Lee la columna de Lorena Salmón. (Ilustración: Kelly Villarreal)
Lee la columna de Lorena Salmón. (Ilustración: Kelly Villarreal)
Lorena Salmón

Nunca fui una persona fácil para mi .

Es más, me imagino que he sido fuente directa de gran parte de su sufrimiento. La buena noticia es que así como habitamos la oscuridad, también somos luz. Y desde que he sido consciente de que no hay maestros como los padres, he intentado con todos mis recursos decirle y demostrarle cuánto la amo.

Si cierro los ojos, lo primero que viene a mi mente son sus manos sobre el volante, sus manos perfectas con las uñas largas y rojas y su olor a Hinds de almendra. Manejaba un Volkswagen amarillo eléctrico a una velocidad que mi padre reprochaba visceralmente, quizá como plena contraposición a la forma en que maneja él: sin prisa.

Mi mamá fue secretaria ejecutiva desde que tengo uso de razón. Trabajaba durante horas, salía temprano y regresaba por la tarde.

Cuando no estaba, mi curiosidad se volcaba en meter las manos a sus cajones, que guardaban orden típico de un perfil con síndrome de control. Miraba tele en su cama, saltaba sobre la misma personificando a Daniela Romo y me dejaba ir al universo de mamá revisando cada una de sus cosas: el sobre que tenía en su mesa de noche con cientos de papeles y fotos de su pasado, y el mío también; sus libretas con apuntes en taquigrafía que nunca podría entender; las tarjetas que mi papá alguna vez le había enviado acompañadas de un ramo de flores; sus inhaladores.

Pasaba la tarde en su clóset, en los cajones de su baño, probándome las muestras gratis de perfume que acumulaba.

En los años 90 no había Internet en casa a donde acceder cada vez que no supieras qué hacer.

Si mamá regresaba de trabajar y se daba cuenta de que algo de sus cajones se había movido por centímetros, nos llamaba la atención : no le gustaba que le tocaran sus cosas y siempre se daba cuenta. Tu intuición, madre, tan desarrollada.

Recuerdo su amor incondicional cada vez que gastaba todo su sueldo en comprarnos ropa en Plaza San Miguel o en Gabaldoni, o engreírnos llevándonos al Cherry o a dar vueltas en el carrusel de Camino Real.

Sé que durante mi adolescencia le costé muchas lágrimas, pero también sé que la fortaleza que luego emanaría en mí era su fortaleza.

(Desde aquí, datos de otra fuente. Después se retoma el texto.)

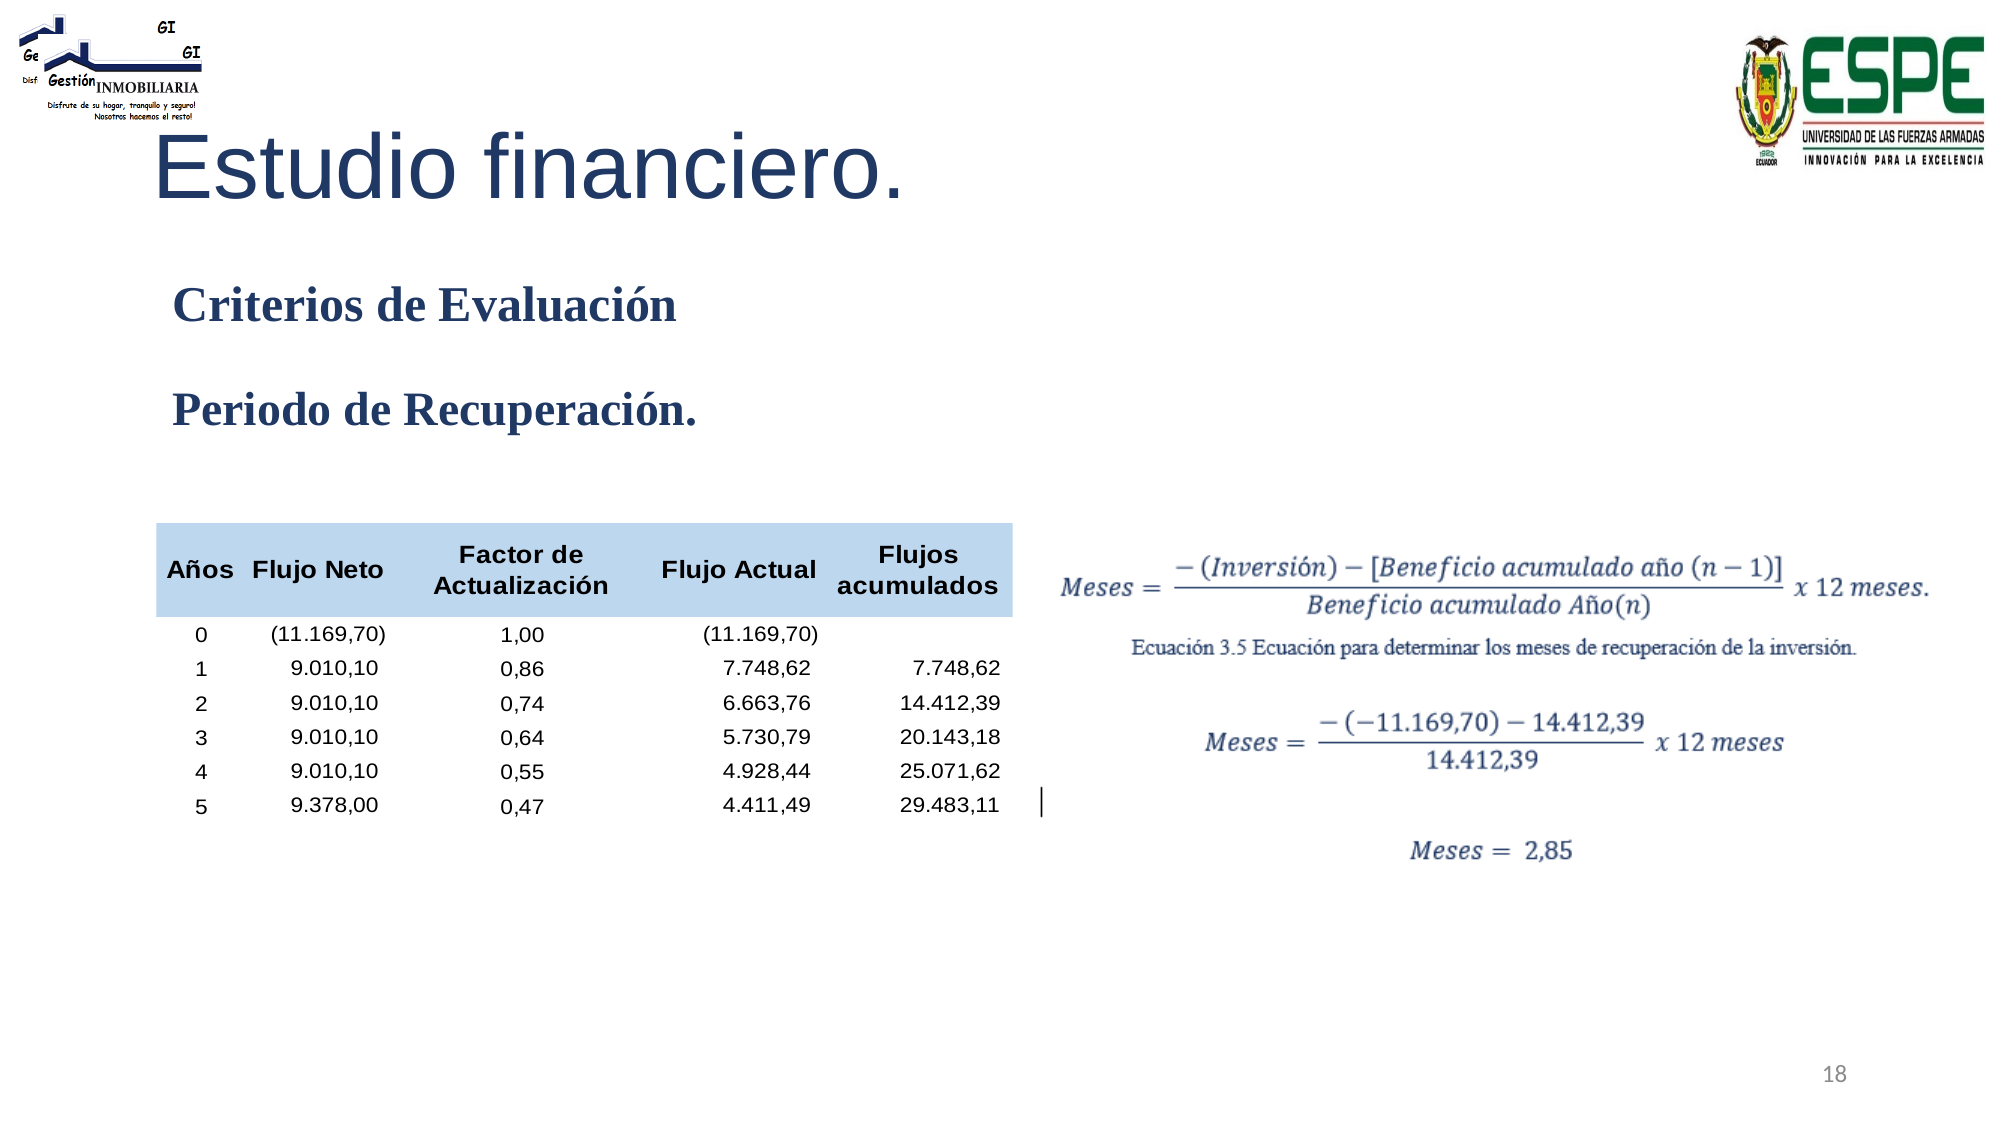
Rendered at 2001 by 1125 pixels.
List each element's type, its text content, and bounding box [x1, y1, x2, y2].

En los momentos más difíciles mi mamá jamás se ha acobardado, siempre ha sido valiente cuando ha tenido que serlo, lo suficientemente fuerte para no refugiarse en culpas y postura de víctima. Siempre me ha dado amor sin cuestionarme nada y sin pretender cambiar lo que soy.

Qué bonito querer así, mamá, qué importante me siento.

Fuiste mi compañera durante mi embarazo inesperado y prematuro: gracias por todas las bolas de helados que me viste comer mientras tomabas tu café y me dabas tu amor como siempre, tratando de suplir cualquier vacío y ayudándome a vencer mis miedos.

Creo que ese querer tan puro y bonito que se siente cuando solo quieres hacer feliz al resto, esa clase de amor me la enseñaste tú.

Eres la que todos los días me dice te amo y te extraño ahora que no nos vemos, y aunque no te lo diga siempre, me hace feliz escucharte bien.

La buena noticia después de esto es que mi intención absoluta es abrazarte hasta que tú me digas basta. También echarnos juntas en la cama, de la mano, para ver cualquiera de esas películas tontas que te hacen reír de una forma vergonzosa pero gozosa, y que siempre me contagiaba risa y felicidad hasta las lágrimas.